The European Commission, the EU’s executive arm, will present on Wednesday a proposal to hold companies accountable for environmental damage and human rights violations in their supply chains globally. It will also crack down on activities in third countries, including Brazil.
Europe has been aligning measures to increase vigilance in the relationship between trade and environmental and social sustainability. And it will be able to impact other countries in terms of ESG if they want to trade with the European market, one of the largest in the world.
Last year, the EU outlined the carbon tax on the border and the proposal to ban the entry of several commodities if produced in deforested areas. Now it will launch a “Directive on Corporate Sustainable Due Diligence,” setting out environmental and human rights obligations for companies. France wants to go further with the introduction of reciprocal standards in EU trade agreements.
In the proposal to be released on Wednesday, the trade impact part is not yet clear, unlike the proposal on deforestation, which establishes a ban on importing products that are not “deforestation-free.” As for the investments of European companies in other markets, the assessment is that the new proposal will tend to have an impact because of the precautions that companies will have to take to avoid breaking the rules in some markets that may be considered risky, for example, due to local environmental policies.
Overall, the due diligence proposal by companies to be released on Wednesday may raise less concern in Brazil than the one on zero deforestation. There was pressure for the mechanism to be modeled on the U.S. legislation, which bases itself on a list of countries that Washington considers as violators. In the European case, responsibility will be placed on European companies or companies operating in Europe.
According to the draft, which was leaked in Brussels, the 27 member states will need to adopt or adapt their own due diligence legislation and, this way, compel companies to identify, prevent and mitigate human rights abuses and violations of environmental standards in their value chains. But the estimate is that this measure will only reach 13,000 companies. Small and medium-sized firms, which represent 99% of all companies in the European common market, will be excluded from due diligence, according to leaked information.
Therefore, only companies with more than 500 employees and global net sales of €150 million or more will be subject to the new rules. It will also include companies with more than 250 employees and net sales of more than €40 million, if at least half of those sales come from sectors considered high-risk, such as agriculture, mining, and textiles.
The proposal will also target companies from third countries if they have net sales of at least €150 million or €40 million in the EU market, depending on the sector in which they operate.
Today, multinationals operate with few obstacles, some experts say. Complex corporate and supplier structures make it difficult to hold the parent company accountable for human rights violations and negative environmental and social impacts in its global operations.
The European proposal would provide for sanctions and civil liability. In other words, it will make companies liable for damage caused by their subsidiaries and their value chains. It means that people whose rights are violated by companies will be able to sue the parent company in the justice system of their home country for compensation or reparation. A community in Brazil’s Northeast region that considers that a multinational has caused environmental damage locally can therefore with less difficulty take legal action against the company in its home country.

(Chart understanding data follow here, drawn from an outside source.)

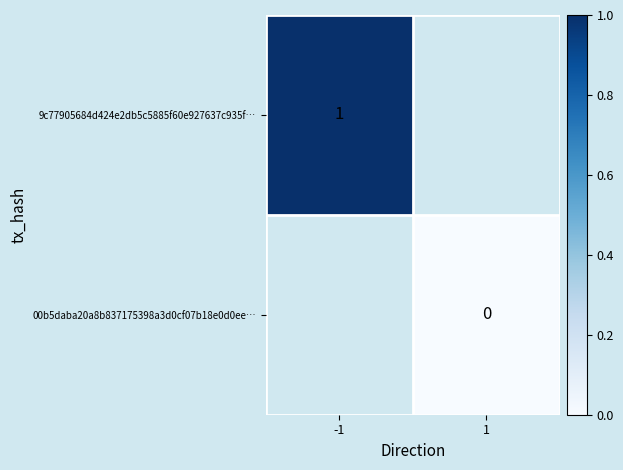

The 9c77905684d424e2db5c5885f60e927637c935f… series shows 1 at -1. True or false?

True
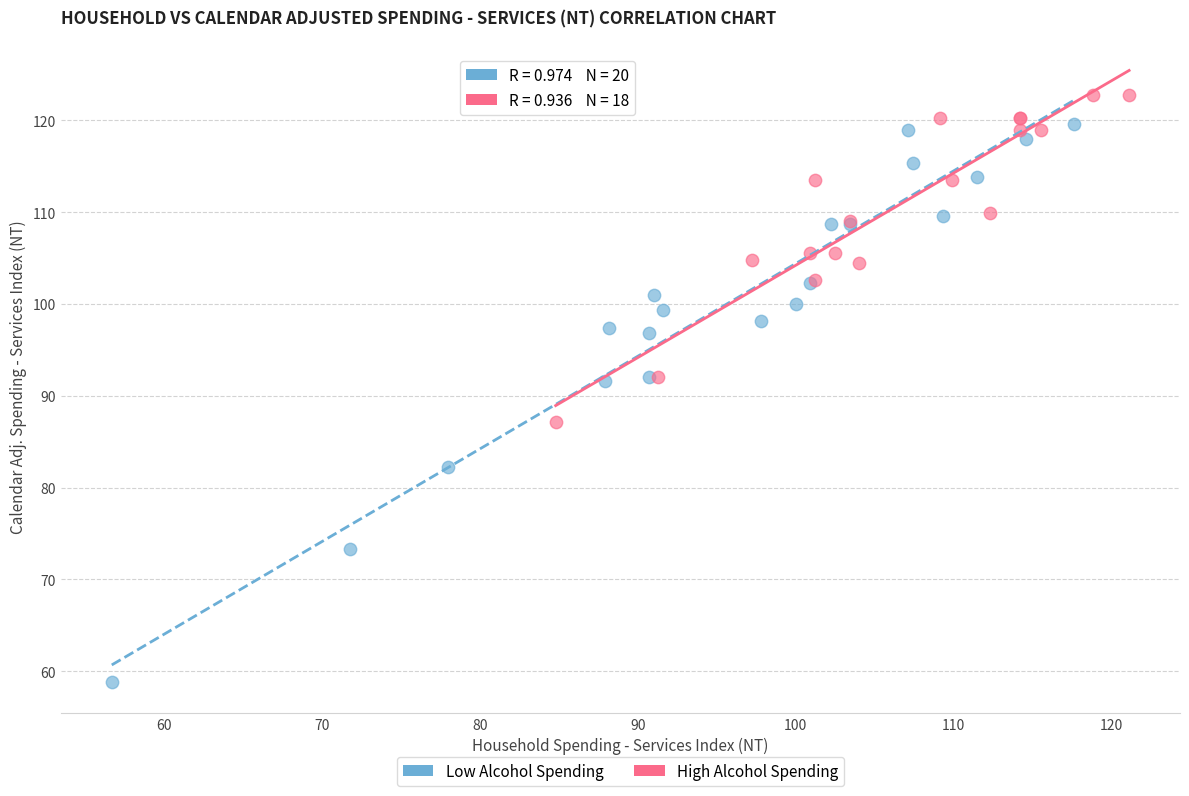

Which series reaches the maximum Y coordinate?

High Alcohol Spending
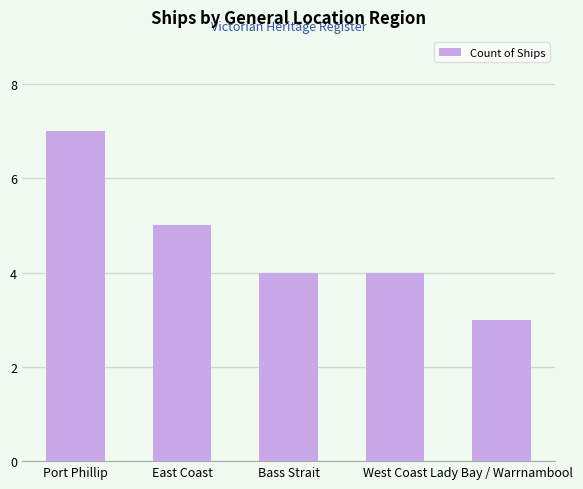

Reading left to right, list all the values displayed in this chart.

7	5	4	4	3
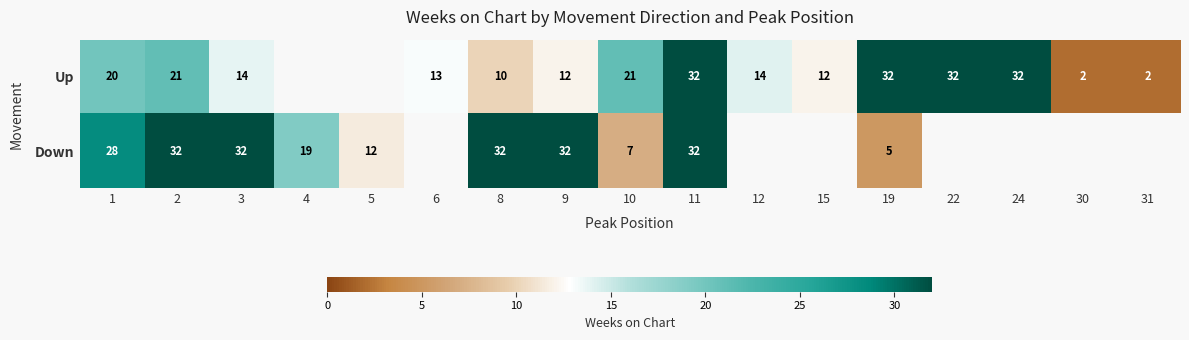

At 9, list the series in order from largest to smallest.

Down, Up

The expectation is that climate obligations will lead companies to adopt greenhouse gas emission reduction plans, in accordance with the Paris Agreement, with concrete short, medium and long-term goals.
Much of the European proposal draws inspiration from France’s duty of care legislation, adopted in 2017. The French acted in the wake of the April 24, 2013 disaster at a textile mill in Bangladesh, which collapsed killing more than 1,100 employees. Labels of major European or French brands were found on what remained of the mill. After that, the French law started requiring companies to establish a prevention plan with surveillance measures to identify risks and prevent damage to human rights, health, environment and people’s safety.
Due diligence obligations on human rights and the environment can create a sustainable future, wrote Andre Hoffman, vice-chairman of the Swiss Roche Group, on the website of the World Economic Forum.
The proposal to be presented by the European Commission will then be debated in the European Parliament and by member states in the European Council. And several proposals of amendments will be inevitable. The expectation is that the legislation will be adopted in 2024.